Scott Pilgrim vs. the World
Bryan Lee O'Malley's comic book series is a fantastic epic: an earnest, heady, hilarious mashup of comics, videogames, and music, with doses of the confusion, enthusiasm, and melancholy that're embedded in the DNA of every twentysomething. The good news: The movie version, directed by Edgar Wright, lives up to expectations. The better news: Wright's film also does a few things nobody could've predicted. From its opening moments—when a Universal logo rendered in NES-era pixels appears—it's clear there hasn't been a movie like this before. Thanks to Scott Pilgrim, the lines between film, comics, pop music, and videogames have been blurred—in all of the best ways. ERIK HENRIKSEN Various Theaters.
Sun Wu Kong
See Music, this issue.
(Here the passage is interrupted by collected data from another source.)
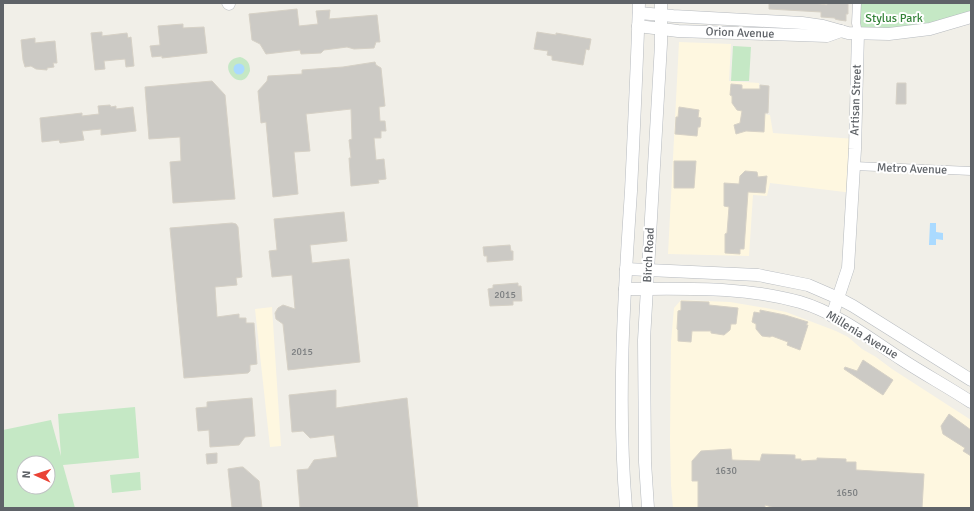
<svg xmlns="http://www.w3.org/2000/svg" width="974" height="511" font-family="Signika,sans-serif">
<rect width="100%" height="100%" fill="#f1efe8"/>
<!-- commercial -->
<g fill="#fef7e0">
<polygon points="679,42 731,44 729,81 759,83 758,113 770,115 773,133 855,139 853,193 770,183 767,196 753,195 749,256 668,254"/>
<polygon points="681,300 730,302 766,308 786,312 836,331 848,337 862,349 876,357 892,369 971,420 971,508 673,508 671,485 670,440 671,342 674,308"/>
<polygon points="272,307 281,446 270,447 255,309"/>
</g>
<!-- green -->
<g fill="#c5e8c5" fill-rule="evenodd">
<polygon points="860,3 971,3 971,17 858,33"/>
<polygon points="733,46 751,47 749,81 731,81"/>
<path d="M 240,57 C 247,59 250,63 250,71 C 241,97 212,61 240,57 Z"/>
<path d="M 135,407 L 139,458 L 63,465 L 75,508 L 4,508 L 3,430 L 51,420 L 61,456 L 58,414 ZM 24,463 L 48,463 L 48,487 L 24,487 Z"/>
<polygon points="140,472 141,490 112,493 110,475"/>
</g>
<!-- water -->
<g fill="#aadaff">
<circle cx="239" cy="69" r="5.5"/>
<polygon points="930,223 936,223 936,232 943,233 943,240 936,239 936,245 929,245"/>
</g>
<!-- building -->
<g fill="#cccac5" stroke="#d6d1c6">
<polygon points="769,3 814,3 827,5 827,3 848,3 848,14 846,14 846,21 839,20 835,19 835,18 821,17 821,12 769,9"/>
<polygon points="297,9 299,26 318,24 316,11 330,10 329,19 377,15 380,42 376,42 374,48 354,49 347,47 332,49 324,50 321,53 301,54 300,50 266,54 260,44 252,40 249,14"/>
<polygon points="183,24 183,28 204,27 207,53 162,58 162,56 152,57 150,46 160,45 158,26"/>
<polygon points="102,32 102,36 127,33 128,38 131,37 134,66 126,67 125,59 104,61 105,69 95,70 91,33"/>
<polygon points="537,32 556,35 556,33 591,39 589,50 586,49 583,65 552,60 552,56 547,55 548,51 534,49"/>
<polygon points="35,38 35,43 55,41 57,63 53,63 54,67 47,68 47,70 36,69 31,66 25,67 23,60 21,40"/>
<polygon points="375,62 376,65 381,68 385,106 379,107 380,121 385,121 386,131 381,131 381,138 374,138 376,160 384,159 386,179 378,180 379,183 351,186 349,158 351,158 349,140 352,139 351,109 306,114 310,151 294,152 298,194 273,197 266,122 261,123 258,91 267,81 268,76 302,74 302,70 343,67"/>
<polygon points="212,81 225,95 235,199 173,203 170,162 181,161 180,137 149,139 145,87"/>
<polygon points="897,83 906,83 906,104 896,104"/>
<polygon points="731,84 742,85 742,89 760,89 760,85 769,86 768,113 765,113 764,132 746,131 736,134 734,125 740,123 742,111 737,110 732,103 732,96 730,95"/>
<polygon points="110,105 111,107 116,106 116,109 133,107 136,131 101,135 101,129 82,131 84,140 60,143 59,140 42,142 40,118 82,113 82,116 99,114 98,106"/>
<polygon points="679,107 699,110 698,117 701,118 700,127 698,127 697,136 675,134 676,117 678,117"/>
<polygon points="674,161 696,161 694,188 674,188"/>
<polygon points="745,171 757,172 758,177 767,176 765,193 748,192 744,249 740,249 740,254 725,253 725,234 727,233 729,207 724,206 724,183 739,184 740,176"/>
<polygon points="344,212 347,241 310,245 312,263 349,259 360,362 288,370 283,324 276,319 275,313 278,308 283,305 295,309 292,275 272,277 269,251 277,250 274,219"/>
<polygon points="232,223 236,224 238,227 242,277 236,278 237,285 215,287 217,317 239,314 239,318 246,318 246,323 254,323 257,364 250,365 250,371 248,373 184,378 170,228"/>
<polygon points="510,245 511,251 513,251 513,260 487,262 487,256 484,256 483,247"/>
<polygon points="518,283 518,286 521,286 522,301 513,301 513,305 490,306 488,289 493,288 493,285"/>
<polygon points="681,301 709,302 709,305 738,308 736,324 731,324 730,330 724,335 711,333 711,331 692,331 691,342 678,341 678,330 677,329 678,311 681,310"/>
<polygon points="760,310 785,315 808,322 806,325 808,325 800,350 787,345 788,342 772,336 770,337 762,336 756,329 756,324 752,322 754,312 760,313"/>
<polygon points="863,360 893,380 883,395 844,369 845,367 857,371"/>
<polygon points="336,390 336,408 407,398 418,508 300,508 297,470 308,469 314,460 337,457 334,435 310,438 303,431 292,432 289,395"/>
<polygon points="252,398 255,436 245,437 239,445 210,447 209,430 198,431 196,408 207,407 207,402"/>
<polygon points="949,414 971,430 971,456 963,451 965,448 943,434 941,426"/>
<polygon points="731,449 732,460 760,461 762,454 795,455 795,459 801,459 801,461 817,460 817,458 846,459 846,462 856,462 856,470 924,474 922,508 775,508 765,505 765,508 698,508 698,481 692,481 692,461 701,451"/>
<polygon points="217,453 217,463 207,464 206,454"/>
<polygon points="241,467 243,467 259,481 262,508 232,508 228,469"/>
</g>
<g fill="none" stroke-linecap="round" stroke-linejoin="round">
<defs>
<g id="street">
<polyline points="857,3 856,23 858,33"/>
<polyline points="854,166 971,171"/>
</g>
<g id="secondary">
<polyline points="228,3 229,4"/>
<polyline points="639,13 673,16 802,23 823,26 848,33 889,34 930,29 971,17"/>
<polyline points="638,26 678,31 827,36 841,31"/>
<polyline points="626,269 758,275 808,285 838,298 853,306 971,380"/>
<path d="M 625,289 C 684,289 743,286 800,302 C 837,313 869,338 901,359 C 924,374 948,387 971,402"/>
<polyline points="832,316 848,268 855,149 858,33"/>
<path d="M 626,508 C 617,402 624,296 631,191 C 634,128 637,65 639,3"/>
<polyline points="648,508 645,462 644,340 661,44 661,3"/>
</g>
</defs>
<!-- street casing -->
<use href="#street" stroke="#b5b8bc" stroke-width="9"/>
<!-- secondary casing -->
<use href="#secondary" stroke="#b6babf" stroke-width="13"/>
<!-- street -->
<use href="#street" stroke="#fff" stroke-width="8"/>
<!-- secondary -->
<use href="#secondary" stroke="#fff" stroke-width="12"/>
</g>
<g text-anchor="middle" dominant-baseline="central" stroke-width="4" stroke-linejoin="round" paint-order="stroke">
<!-- number labels -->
<g font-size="10" fill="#7a7d7f">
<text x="505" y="295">2015</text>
<text x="302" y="352">2015</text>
<text x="726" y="471">1630</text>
<text x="847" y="493">1650</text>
</g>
<!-- park labels -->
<g font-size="12" fill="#348238" stroke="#fff">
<text x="894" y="18">Stylus Park</text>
</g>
<!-- street labels -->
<g font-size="12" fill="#5f6368" stroke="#fff">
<text transform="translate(740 33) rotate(2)">Orion Avenue</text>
<text transform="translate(856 100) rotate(-88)">Artisan Street</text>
<text transform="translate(912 169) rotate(2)">Metro Avenue</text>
<text transform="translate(649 255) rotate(-87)">Birch Road</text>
<text transform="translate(862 335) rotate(31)">Millenia Avenue</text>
</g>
</g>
<!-- border -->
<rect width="974" height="511" fill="none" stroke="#5f6368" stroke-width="8"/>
<!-- north arrow -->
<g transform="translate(36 475) rotate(273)"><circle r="19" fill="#ffffff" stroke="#bfc1c3"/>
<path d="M0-3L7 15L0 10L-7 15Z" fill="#ea4335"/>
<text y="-6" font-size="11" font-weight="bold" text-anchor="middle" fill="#5f6368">N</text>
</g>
</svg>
Disjecta.
Jennifer Aniston is a fancy New York lady with a vaguely referenced job in television. Jason Bateman is her best friend, with a vaguely referenced job on Wall Street. By the ineluctable logic of romantic comedies, he's in love with her, but because he's a neurotic control freak, he doesn't know it. The boyfriend-less Aniston is worried that she's reached the end of her foaling years, so she decides to go the artificial insemination route. Vetoing Bateman as a potential spermy daddy, she picks the donor and throws an "insemination party," at which a donor is invited to fill a cup with his "offering," as the movie primly calls it. The offering is left in a cup in the bathroom, soon to be implanted in... you know, Jennifer Aniston. But Jason Bateman has had too much to drink. And some hippie gave him some drugs. And he sees the donor's sperm cup in the bathroom. And he dumps it out. And refills it. And... he insemirapes Jennifer Aniston. The movie has no idea how fucked up this is. ALISON HALLETT Various Theaters.
A thriller about a bunch of bank robbers, starring Hayden "Anakin" Christensen and Chris "Punchy" Brown. Various Theaters.
Like Deliverance, Winter's Bone will make urbanites never ever want to venture into the woods. Ever. Fucked-up shit happens out there, you guys. And like The Road—a book and film with which it shares a few similarities—Winter's Bone is bleak, wearying, and haunting. It'll wear you down as you watch it, and after it ends it'll clatter around in your head for days. ERIK HENRIKSEN Fox Tower 10.